[Opening Material for the task section]
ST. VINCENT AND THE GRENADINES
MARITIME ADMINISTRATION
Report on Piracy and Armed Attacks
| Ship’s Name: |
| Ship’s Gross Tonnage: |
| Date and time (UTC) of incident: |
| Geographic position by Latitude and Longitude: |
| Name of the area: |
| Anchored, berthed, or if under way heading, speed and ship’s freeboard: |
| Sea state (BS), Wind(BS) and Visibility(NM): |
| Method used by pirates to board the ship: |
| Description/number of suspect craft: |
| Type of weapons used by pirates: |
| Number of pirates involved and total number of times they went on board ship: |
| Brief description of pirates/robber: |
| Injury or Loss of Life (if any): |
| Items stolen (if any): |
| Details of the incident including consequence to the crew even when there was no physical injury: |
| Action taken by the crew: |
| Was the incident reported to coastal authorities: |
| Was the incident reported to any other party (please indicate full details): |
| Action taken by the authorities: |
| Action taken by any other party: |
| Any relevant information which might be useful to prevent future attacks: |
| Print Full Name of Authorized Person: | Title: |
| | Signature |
[Closing Material for the task section]
[What the task asks]
When you reach this point, go back and write out each record above exactly.

[Your response]
ST. VINCENT AND THE GRENADINES
MARITIME ADMINISTRATION
Report on Piracy and Armed Attacks
| Ship’s Name: |
| Ship’s Gross Tonnage: |
| Date and time (UTC) of incident: |
| Geographic position by Latitude and Longitude: |
| Name of the area: |
| Anchored, berthed, or if under way heading, speed and ship’s freeboard: |
| Sea state (BS), Wind(BS) and Visibility(NM): |
| Method used by pirates to board the ship: |
| Description/number of suspect craft: |
| Type of weapons used by pirates: |
| Number of pirates involved and total number of times they went on board ship: |
| Brief description of pirates/robber: |
| Injury or Loss of Life (if any): |
| Items stolen (if any): |
| Details of the incident including consequence to the crew even when there was no physical injury: |
| Action taken by the crew: |
| Was the incident reported to coastal authorities: |
| Was the incident reported to any other party (please indicate full details): |
| Action taken by the authorities: |
| Action taken by any other party: |
| Any relevant information which might be useful to prevent future attacks: |
| Print Full Name of Authorized Person: | Title: |
| | Signature |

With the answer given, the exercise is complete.